YOUR GOAL: The records follow. Count the lines holding "brother" and give only the number.

SOURCE MATERIAL:
____________

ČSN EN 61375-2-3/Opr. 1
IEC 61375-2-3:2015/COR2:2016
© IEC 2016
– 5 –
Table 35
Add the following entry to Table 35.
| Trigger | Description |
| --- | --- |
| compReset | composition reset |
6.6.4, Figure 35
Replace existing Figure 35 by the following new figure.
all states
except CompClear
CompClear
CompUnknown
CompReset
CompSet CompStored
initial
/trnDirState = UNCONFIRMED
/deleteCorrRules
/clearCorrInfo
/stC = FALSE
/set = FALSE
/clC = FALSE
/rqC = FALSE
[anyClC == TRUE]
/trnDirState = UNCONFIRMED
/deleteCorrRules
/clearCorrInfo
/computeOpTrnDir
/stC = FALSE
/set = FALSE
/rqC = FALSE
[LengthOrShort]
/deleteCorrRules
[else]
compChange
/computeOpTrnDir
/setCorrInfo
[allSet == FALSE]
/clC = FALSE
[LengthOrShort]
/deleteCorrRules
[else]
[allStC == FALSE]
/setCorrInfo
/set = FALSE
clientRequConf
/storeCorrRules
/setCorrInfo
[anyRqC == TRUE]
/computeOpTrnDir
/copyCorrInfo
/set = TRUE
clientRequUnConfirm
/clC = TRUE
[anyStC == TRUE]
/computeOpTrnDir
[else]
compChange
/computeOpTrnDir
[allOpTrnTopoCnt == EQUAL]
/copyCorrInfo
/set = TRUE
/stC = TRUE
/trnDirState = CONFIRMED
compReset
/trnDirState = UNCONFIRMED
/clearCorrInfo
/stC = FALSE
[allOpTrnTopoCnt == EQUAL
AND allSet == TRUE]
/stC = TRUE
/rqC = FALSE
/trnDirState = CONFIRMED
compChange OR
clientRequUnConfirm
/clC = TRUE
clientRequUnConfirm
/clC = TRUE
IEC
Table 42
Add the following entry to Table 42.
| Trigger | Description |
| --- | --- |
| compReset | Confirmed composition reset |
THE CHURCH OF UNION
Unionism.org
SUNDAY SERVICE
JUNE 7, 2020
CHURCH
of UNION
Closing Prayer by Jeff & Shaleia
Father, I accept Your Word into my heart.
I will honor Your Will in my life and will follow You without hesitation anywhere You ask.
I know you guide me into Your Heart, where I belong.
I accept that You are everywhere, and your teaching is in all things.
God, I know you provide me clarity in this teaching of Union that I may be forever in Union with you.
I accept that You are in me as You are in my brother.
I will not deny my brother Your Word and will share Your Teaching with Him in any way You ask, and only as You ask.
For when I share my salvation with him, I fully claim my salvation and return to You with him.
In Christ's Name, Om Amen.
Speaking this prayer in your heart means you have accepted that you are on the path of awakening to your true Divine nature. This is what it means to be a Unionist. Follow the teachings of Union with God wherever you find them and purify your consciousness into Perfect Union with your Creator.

____________

PROBLEM SOLUTION: 2